#### SUPPLIED MATERIAL
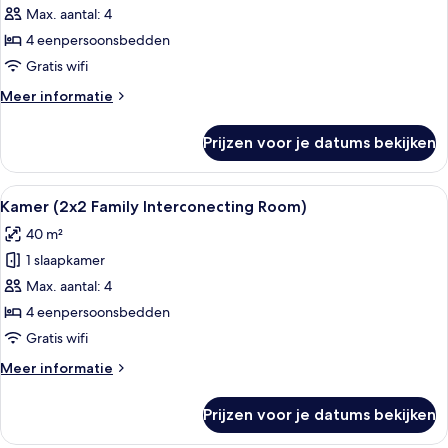
(2x2
Max. aantal: 4
Family
4 eenpersoonsbedden
Interconecting
Gratis wifi
Room)
Meer
Meer informatie
laden
details
over
Prijzen voor je datums bekijken
Kamer
(2x2
Family
Alle
Een hotelkamer met een groot bed, ee
4
Interconecting
Kamer (2x2 Family Interconecting Room)
foto's
Room)
40 m²
voor
1 slaapkamer
Kamer
(2x2
Max. aantal: 4
Family
4 eenpersoonsbedden
Interconecting
Gratis wifi
Room)
Meer
Meer informatie
laden
details
over
Prijzen voor je datums bekijken
Kamer
(2x2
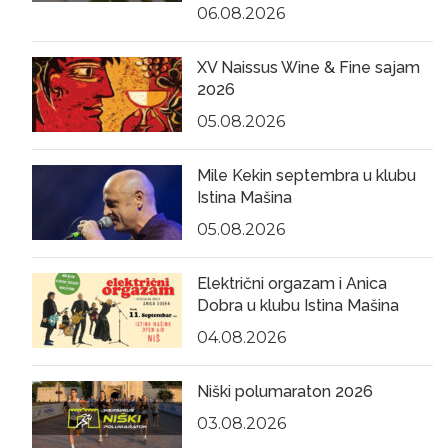
06.08.2026
XV Naissus Wine & Fine sajam
2026
05.08.2026
Mile Kekin septembra u klubu
Istina Mašina
05.08.2026
Električni orgazam i Anica
Dobra u klubu Istina Mašina
04.08.2026
Niški polumaraton 2026
03.08.2026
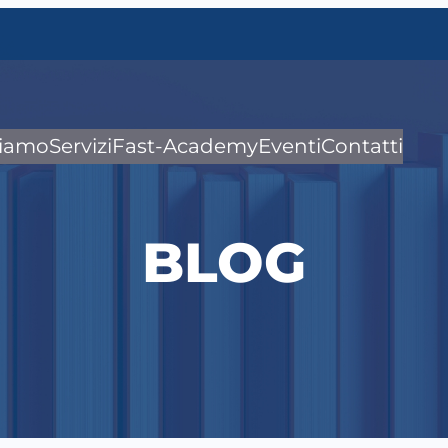
siamo
Servizi
Fast-Academy
Eventi
Contatti
BLOG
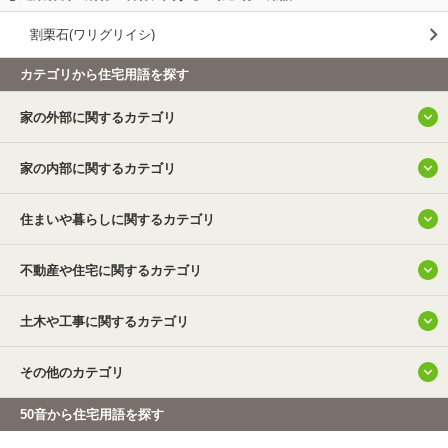
割栗石(ワリグリイシ)
カテゴリから住宅用語を探す
家の外部に関するカテゴリ
家の内部に関するカテゴリ
住まいや暮らしに関するカテゴリ
不動産や住宅に関するカテゴリ
土木や工事に関するカテゴリ
その他のカテゴリ
50音から住宅用語を探す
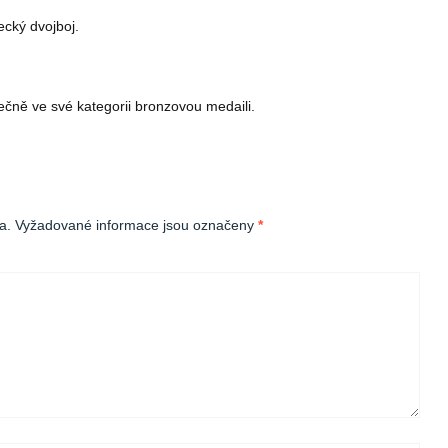
cký dvojboj.
čně ve své kategorii bronzovou medaili.
a.
Vyžadované informace jsou označeny
*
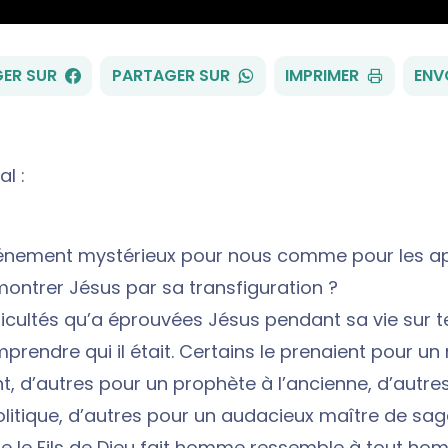
FACEBOOK
WHATSAPP
ER SUR
PARTAGER SUR
IMPRIMER
ENV
al :
énement mystérieux pour nous comme pour les apô
montrer Jésus par sa transfiguration ?
ficultés qu’a éprouvées Jésus pendant sa vie sur t
prendre qui il était. Certains le prenaient pour u
nt, d’autres pour un prophète à l’ancienne, d’autre
olitique, d’autres pour un audacieux maître de sag
que le Fils de Dieu fait homme ressemble à tout hom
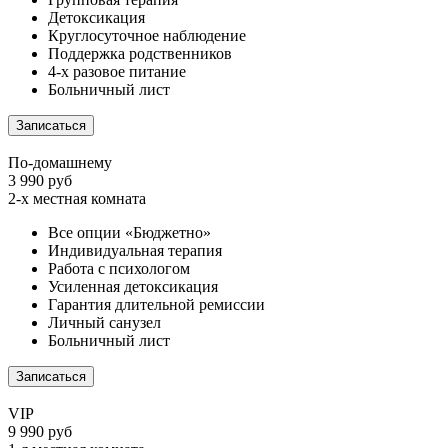
Детоксикация
Круглосуточное наблюдение
Поддержка родственников
4-х разовое питание
Больничный лист
Записаться
По-домашнему
3 990 руб
2-х местная комната
Все опции «Бюджетно»
Индивидуальная терапия
Работа с психологом
Усиленная детоксикация
Гарантия длительной ремиссии
Личный санузел
Больничный лист
Записаться
VIP
9 990 руб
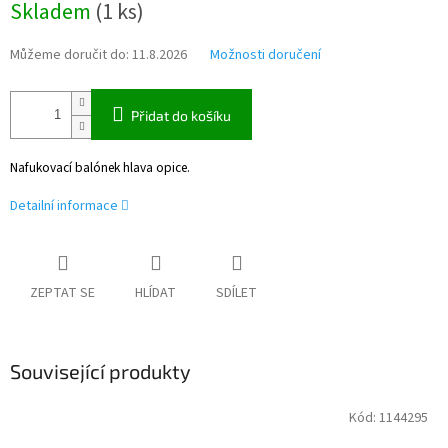
Skladem
(
1 ks
)
cena:
Můžeme doručit do:
11.8.2026
Možnosti doručení
Přidat do košíku
Nafukovací balónek hlava opice.
Detailní informace
ZEPTAT SE
HLÍDAT
SDÍLET
Související produkty
Kód:
1144295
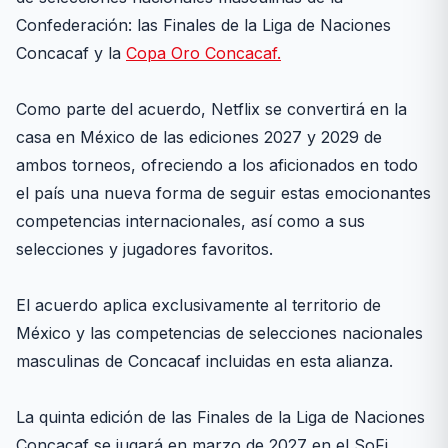
Confederación: las Finales de la Liga de Naciones
Concacaf y la
Copa Oro Concacaf.
Como parte del acuerdo, Netflix se convertirá en la
casa en México de las ediciones 2027 y 2029 de
ambos torneos, ofreciendo a los aficionados en todo
el país una nueva forma de seguir estas emocionantes
competencias internacionales, así como a sus
selecciones y jugadores favoritos.
El acuerdo aplica exclusivamente al territorio de
México y las competencias de selecciones nacionales
masculinas de Concacaf incluidas en esta alianza.
La quinta edición de las Finales de la Liga de Naciones
Concacaf se jugará en marzo de 2027 en el SoFi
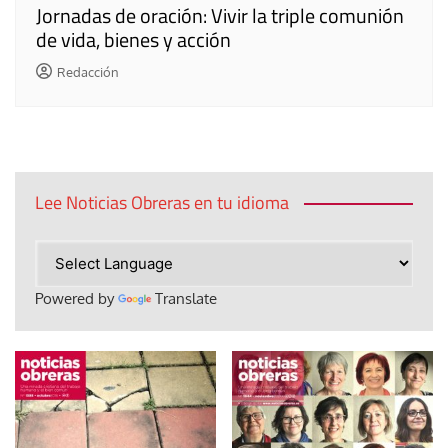
Jornadas de oración: Vivir la triple comunión
de vida, bienes y acción
Redacción
Lee Noticias Obreras en tu idioma
Powered by
Translate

#### TASK BRIEF
Output the entries above verbatim. Omit the images.

#### EXERCISE ANSWER
(2x2
Max. aantal: 4
Family
4 eenpersoonsbedden
Interconecting
Gratis wifi
Room)
Meer
Meer informatie
laden
details
over
Prijzen voor je datums bekijken
Kamer
(2x2
Family
Alle
Een hotelkamer met een groot bed, ee
4
Interconecting
Kamer (2x2 Family Interconecting Room)
foto's
Room)
40 m²
voor
1 slaapkamer
Kamer
(2x2
Max. aantal: 4
Family
4 eenpersoonsbedden
Interconecting
Gratis wifi
Room)
Meer
Meer informatie
laden
details
over
Prijzen voor je datums bekijken
Kamer
(2x2
06.08.2026
XV Naissus Wine & Fine sajam
2026
05.08.2026
Mile Kekin septembra u klubu
Istina Mašina
05.08.2026
Električni orgazam i Anica
Dobra u klubu Istina Mašina
04.08.2026
Niški polumaraton 2026
03.08.2026
siamo
Servizi
Fast-Academy
Eventi
Contatti
BLOG
割栗石(ワリグリイシ)
カテゴリから住宅用語を探す
家の外部に関するカテゴリ
家の内部に関するカテゴリ
住まいや暮らしに関するカテゴリ
不動産や住宅に関するカテゴリ
土木や工事に関するカテゴリ
その他のカテゴリ
50音から住宅用語を探す
cký dvojboj.
čně ve své kategorii bronzovou medaili.
a.
Vyžadované informace jsou označeny
*
FACEBOOK
WHATSAPP
ER SUR
PARTAGER SUR
IMPRIMER
ENV
al :
énement mystérieux pour nous comme pour les apô
montrer Jésus par sa transfiguration ?
ficultés qu’a éprouvées Jésus pendant sa vie sur t
prendre qui il était. Certains le prenaient pour u
nt, d’autres pour un prophète à l’ancienne, d’autre
olitique, d’autres pour un audacieux maître de sag
que le Fils de Dieu fait homme ressemble à tout hom
Детоксикация
Круглосуточное наблюдение
Поддержка родственников
4-х разовое питание
Больничный лист
Записаться
По-домашнему
3 990 руб
2-х местная комната
Все опции «Бюджетно»
Индивидуальная терапия
Работа с психологом
Усиленная детоксикация
Гарантия длительной ремиссии
Личный санузел
Больничный лист
Записаться
VIP
9 990 руб
Skladem
(
1 ks
)
cena:
Můžeme doručit do:
11.8.2026
Možnosti doručení
Přidat do košíku
Nafukovací balónek hlava opice.
Detailní informace
ZEPTAT SE
HLÍDAT
SDÍLET
Související produkty
Kód:
1144295
Confederación: las Finales de la Liga de Naciones
Concacaf y la
Copa Oro Concacaf.
Como parte del acuerdo, Netflix se convertirá en la
casa en México de las ediciones 2027 y 2029 de
ambos torneos, ofreciendo a los aficionados en todo
el país una nueva forma de seguir estas emocionantes
competencias internacionales, así como a sus
selecciones y jugadores favoritos.
El acuerdo aplica exclusivamente al territorio de
México y las competencias de selecciones nacionales
masculinas de Concacaf incluidas en esta alianza.
La quinta edición de las Finales de la Liga de Naciones
Concacaf se jugará en marzo de 2027 en el SoFi
Jornadas de oración: Vivir la triple comunión
de vida, bienes y acción
Redacción
Lee Noticias Obreras en tu idioma
Powered by
Translate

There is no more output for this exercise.